SOURCE DOCUMENT:
Alliance Defense Fund attorneys filed suit in federal court on behalf of the church to stop Bash Back! and other activist groups from invading churches in the future.  Federal law imposes penalties upon anyone who “by force or threat of force or by physical obstruction, intentionally injures, intimidates or interferes with or attempts to injure, intimidate or interfere with any person lawfully exercising or seeking to exercise the First Amendment right of religious freedom at a place of religious worship.”

This type of activity not only disrupts worship by silencing pastors and terrifying adults and children, but it could lead to deadly results.   The Bash Back! Web site, which features a banner photo of members dressed in terrorist-like garb and wielding various objects as weapons, states on one page of the site that the group’s activities include “Riots, Sex Work, Crime, Insurrection, you know the fun stuff we do.”

The United States District Court for the Western District of Michigan has now entered judgment against Bash Back!, and the case is now concluded.  The church took a stand against this violent behavior, not out of any kind of retribution, but out of a desire to keep this type of activity from happening again.  If you are a pastor or church leader, you should review your church’s security policies.  You can also contact ADF for any legal concerns you might have.

You never know when you might be forced to answer this question of “what would you do” in real time.

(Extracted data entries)
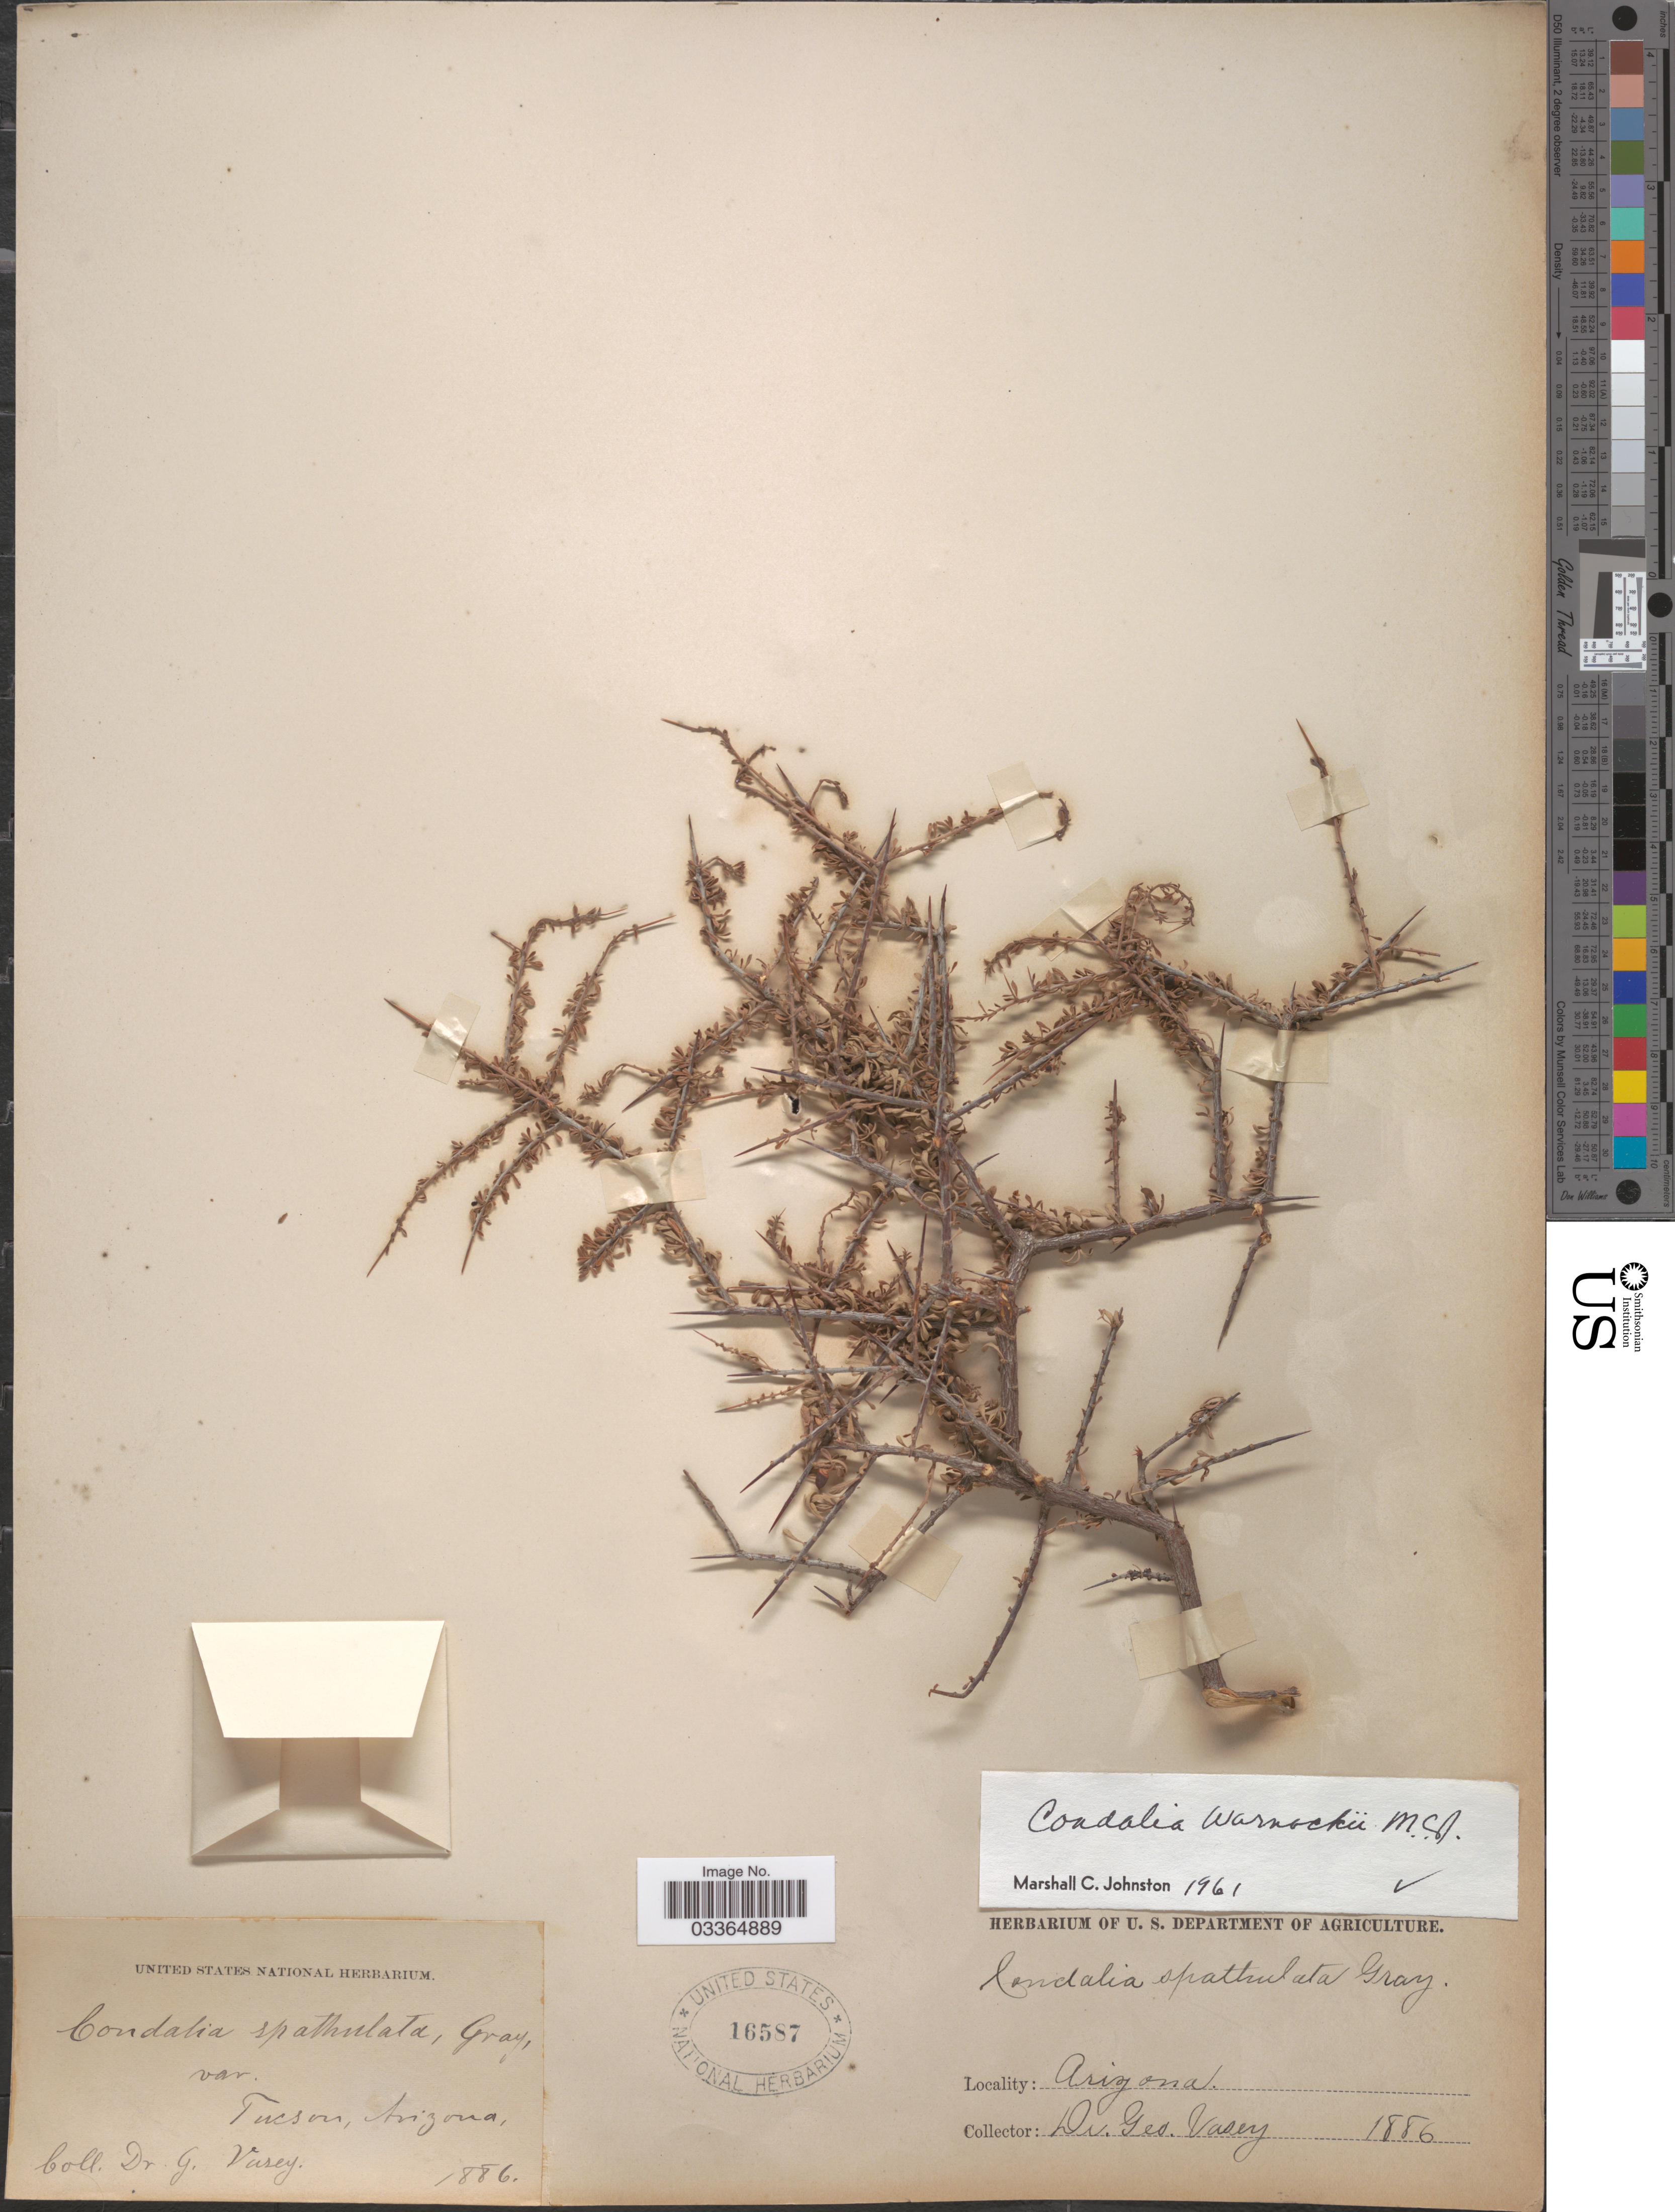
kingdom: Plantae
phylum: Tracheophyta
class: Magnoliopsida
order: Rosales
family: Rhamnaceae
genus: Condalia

WHAT THE EXERCISE ASKS: Copy out the part of the church lawsuit text that begins with the words "The United States" and ends with "in real time.", renaming "security policies" to "safety procedures" wherever it occurs.

SOLUTION FOR THIS PROBLEM:
The United States District Court for the Western District of Michigan has now entered judgment against Bash Back!, and the case is now concluded.  The church took a stand against this violent behavior, not out of any kind of retribution, but out of a desire to keep this type of activity from happening again.  If you are a pastor or church leader, you should review your church’s safety procedures.  You can also contact ADF for any legal concerns you might have.

You never know when you might be forced to answer this question of “what would you do” in real time.